Salah satu faktornya: ketika masyarakat di negara asal perusahaan bekerja sama secara erat dengan masyarakat di negara-negara penghasil bahan bakar fosil. Tong mengatakan bahwa hasil positif juga terjadi ketika para pegiat menggunakan serangkaian strategi untuk mengekspos produsen, mulai dari aksi langsung tanpa kekerasan hingga opini, penelitian, dan tindakan pengadilan.
“Hal ini sangat menantang bagi Eni, TotalEnergies, dan Equinor dalam berbagai cara karena interaksi erat yang dimiliki masing-masing perusahaan dengan negara bagian asalnya,” tambahnya.
Tekanan publik, politik, dan hukum terhadap akuntabilitas juga harus dibarengi dengan peraturan industri, menurut Tong.
“Kami menyimpulkan bahwa tidak ada bukti bahwa sektor minyak dan gas akan secara sukarela beralih ke energi terbarukan, atau secara sukarela bertindak untuk menyelaraskan produksinya dengan apa yang diperlukan untuk Perjanjian Paris,” kata Tong.
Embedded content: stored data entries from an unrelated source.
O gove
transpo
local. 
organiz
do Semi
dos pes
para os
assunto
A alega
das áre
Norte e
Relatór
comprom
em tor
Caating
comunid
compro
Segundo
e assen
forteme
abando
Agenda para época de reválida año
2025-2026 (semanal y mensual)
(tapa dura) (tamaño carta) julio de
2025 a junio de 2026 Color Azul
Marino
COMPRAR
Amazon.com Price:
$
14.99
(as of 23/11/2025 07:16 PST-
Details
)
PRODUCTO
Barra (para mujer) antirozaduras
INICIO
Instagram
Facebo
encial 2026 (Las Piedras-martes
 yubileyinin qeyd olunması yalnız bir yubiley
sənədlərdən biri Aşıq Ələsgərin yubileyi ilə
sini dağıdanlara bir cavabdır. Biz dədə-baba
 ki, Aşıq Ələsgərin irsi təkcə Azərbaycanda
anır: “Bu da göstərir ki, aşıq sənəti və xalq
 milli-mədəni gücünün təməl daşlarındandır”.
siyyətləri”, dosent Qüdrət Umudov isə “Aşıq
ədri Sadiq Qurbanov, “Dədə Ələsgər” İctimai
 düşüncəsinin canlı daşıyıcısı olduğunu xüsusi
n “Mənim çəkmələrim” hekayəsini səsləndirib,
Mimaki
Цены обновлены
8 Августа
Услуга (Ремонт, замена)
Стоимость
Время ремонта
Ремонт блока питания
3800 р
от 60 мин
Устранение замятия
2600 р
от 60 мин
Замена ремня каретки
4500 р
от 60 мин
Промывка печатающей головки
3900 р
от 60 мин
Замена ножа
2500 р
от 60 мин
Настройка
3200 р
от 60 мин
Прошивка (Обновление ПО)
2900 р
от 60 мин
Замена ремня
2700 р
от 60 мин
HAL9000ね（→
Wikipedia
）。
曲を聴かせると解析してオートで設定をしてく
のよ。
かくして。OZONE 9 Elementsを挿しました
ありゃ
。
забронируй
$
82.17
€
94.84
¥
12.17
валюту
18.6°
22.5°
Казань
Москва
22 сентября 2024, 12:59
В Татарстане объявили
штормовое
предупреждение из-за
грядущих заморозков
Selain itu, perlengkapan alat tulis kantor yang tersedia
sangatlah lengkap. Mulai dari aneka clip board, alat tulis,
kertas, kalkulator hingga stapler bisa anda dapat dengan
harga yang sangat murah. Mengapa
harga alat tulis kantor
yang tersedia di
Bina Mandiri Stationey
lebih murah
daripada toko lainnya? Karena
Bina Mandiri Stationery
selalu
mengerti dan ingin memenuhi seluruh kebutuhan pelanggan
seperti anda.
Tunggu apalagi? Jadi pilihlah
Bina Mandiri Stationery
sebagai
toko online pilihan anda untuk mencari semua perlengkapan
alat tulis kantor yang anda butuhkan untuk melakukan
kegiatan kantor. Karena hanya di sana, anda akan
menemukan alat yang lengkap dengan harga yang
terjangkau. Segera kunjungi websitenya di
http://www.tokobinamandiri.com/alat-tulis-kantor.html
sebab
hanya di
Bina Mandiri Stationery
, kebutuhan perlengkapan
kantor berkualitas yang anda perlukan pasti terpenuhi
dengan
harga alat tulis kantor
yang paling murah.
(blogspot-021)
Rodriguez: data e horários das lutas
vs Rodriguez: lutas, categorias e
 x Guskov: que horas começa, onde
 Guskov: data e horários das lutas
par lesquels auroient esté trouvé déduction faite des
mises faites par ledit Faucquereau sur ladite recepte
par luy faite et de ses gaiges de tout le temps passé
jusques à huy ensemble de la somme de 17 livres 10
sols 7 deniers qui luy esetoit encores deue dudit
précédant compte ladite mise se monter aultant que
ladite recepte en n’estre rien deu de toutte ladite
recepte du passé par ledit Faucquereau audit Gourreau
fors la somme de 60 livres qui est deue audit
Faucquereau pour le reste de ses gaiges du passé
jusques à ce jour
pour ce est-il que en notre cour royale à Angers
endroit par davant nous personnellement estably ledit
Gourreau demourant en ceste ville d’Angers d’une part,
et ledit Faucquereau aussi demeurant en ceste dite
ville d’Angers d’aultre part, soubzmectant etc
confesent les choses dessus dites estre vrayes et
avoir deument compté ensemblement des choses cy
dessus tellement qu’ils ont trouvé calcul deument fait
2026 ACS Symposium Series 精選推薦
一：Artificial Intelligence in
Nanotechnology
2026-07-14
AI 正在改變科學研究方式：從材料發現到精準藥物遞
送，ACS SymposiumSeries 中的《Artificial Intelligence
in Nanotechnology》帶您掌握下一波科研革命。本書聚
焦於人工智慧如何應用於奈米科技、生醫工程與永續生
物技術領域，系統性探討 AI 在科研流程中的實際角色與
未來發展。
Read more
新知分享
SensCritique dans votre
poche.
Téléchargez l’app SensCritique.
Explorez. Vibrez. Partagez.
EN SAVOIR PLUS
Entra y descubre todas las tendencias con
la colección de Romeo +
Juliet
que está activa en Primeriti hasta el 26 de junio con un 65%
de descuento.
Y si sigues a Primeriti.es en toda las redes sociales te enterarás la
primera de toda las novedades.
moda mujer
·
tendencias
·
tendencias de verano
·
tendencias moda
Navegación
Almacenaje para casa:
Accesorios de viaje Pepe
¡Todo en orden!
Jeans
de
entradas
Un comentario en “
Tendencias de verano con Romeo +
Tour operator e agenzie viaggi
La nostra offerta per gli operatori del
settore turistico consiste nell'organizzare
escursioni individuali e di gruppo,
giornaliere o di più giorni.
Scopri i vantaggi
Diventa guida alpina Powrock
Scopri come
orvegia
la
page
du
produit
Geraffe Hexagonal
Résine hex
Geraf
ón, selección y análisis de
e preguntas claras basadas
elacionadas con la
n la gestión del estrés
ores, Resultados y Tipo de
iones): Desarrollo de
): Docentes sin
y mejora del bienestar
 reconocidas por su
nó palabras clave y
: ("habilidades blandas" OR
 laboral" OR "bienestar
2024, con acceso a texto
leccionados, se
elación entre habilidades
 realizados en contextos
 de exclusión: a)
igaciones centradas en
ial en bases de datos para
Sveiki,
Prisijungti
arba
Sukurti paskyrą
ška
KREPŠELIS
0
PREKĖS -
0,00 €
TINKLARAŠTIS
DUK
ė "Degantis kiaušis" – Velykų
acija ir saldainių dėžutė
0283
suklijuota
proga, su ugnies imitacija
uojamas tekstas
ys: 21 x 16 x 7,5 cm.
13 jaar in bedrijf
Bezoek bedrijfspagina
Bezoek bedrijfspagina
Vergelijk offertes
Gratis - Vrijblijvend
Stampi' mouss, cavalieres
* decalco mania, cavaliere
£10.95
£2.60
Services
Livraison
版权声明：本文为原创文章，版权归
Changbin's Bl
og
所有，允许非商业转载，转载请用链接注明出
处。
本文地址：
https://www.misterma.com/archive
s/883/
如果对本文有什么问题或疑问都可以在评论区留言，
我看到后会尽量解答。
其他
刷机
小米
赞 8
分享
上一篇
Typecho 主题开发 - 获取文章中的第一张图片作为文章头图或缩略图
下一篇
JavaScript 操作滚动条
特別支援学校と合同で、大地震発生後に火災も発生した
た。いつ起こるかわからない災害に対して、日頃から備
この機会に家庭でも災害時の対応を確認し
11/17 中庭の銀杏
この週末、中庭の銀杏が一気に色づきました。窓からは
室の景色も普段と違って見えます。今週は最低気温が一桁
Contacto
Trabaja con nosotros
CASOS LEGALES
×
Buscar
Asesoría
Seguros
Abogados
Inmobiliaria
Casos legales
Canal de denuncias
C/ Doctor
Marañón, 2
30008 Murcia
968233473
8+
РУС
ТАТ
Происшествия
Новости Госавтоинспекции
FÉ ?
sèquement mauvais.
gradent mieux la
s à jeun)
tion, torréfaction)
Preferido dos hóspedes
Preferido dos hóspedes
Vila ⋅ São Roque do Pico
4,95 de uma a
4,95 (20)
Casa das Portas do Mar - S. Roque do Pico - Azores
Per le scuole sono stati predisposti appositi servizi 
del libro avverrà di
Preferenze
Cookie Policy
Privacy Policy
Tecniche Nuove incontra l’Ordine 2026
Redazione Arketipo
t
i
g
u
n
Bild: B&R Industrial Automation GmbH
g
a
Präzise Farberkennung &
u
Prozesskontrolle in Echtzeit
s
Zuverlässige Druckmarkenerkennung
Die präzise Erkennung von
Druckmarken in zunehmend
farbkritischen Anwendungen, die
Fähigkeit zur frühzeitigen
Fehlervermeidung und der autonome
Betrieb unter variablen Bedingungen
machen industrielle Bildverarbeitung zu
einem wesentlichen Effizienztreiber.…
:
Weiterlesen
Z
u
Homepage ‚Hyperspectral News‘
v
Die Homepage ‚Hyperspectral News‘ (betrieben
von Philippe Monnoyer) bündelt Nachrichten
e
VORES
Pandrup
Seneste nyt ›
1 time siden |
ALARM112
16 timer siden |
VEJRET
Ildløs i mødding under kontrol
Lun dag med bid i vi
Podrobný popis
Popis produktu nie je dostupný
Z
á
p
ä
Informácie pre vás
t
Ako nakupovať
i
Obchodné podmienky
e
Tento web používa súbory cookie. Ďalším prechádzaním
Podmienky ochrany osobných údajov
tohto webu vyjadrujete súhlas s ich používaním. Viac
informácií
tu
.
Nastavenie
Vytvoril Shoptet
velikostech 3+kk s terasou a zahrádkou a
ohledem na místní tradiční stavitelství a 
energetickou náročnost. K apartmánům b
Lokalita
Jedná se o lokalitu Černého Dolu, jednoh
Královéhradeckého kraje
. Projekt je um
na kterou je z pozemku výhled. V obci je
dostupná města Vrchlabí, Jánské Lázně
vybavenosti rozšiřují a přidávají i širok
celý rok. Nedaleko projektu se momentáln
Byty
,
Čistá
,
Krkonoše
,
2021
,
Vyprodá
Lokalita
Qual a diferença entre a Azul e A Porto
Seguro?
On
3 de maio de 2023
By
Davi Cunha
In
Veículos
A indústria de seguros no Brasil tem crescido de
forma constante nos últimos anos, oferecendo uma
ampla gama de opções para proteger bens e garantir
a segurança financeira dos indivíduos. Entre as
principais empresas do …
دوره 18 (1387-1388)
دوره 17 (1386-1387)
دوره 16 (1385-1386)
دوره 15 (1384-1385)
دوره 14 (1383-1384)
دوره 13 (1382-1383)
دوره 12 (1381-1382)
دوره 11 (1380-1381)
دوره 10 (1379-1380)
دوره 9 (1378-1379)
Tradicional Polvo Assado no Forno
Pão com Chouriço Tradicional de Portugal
Sebaliknya, pemerintah tidak boleh lagi memberi izin pada lokasi produksi baru.
Hasil kuat dari kelompok sayap kanan dalam pemilihan Parlemen Uni Eropa terbaru juga dapat mempengaruhi transisi energi perusahaan minyak besar.
“Semakin jelas hubungan antara negara dan para pencemar besar, semakin banyak orang yang turun ke jalan dan melakukan protes,” kata Tong.
Dapat dikatakan bahwa tindakan Big Oil yang seperti biasa akan meningkatkan dampak perubahan iklim.
“Banjir, angin topan, peristiwa cuaca ekstrem, dan jutaan nyawa manusia terkena dampak dan hilang – kerusakan terhadap alam, nyawa manusia, dan kehidupan di bumi akan semakin meningkat,” kata Romanko. “Kerugian yang akan terjadi dalam beberapa tahun ke depan juga akan meningkat jika perusahaan bahan bakar fosil dibiarkan melanjutkan aktivitasnya seperti biasa.”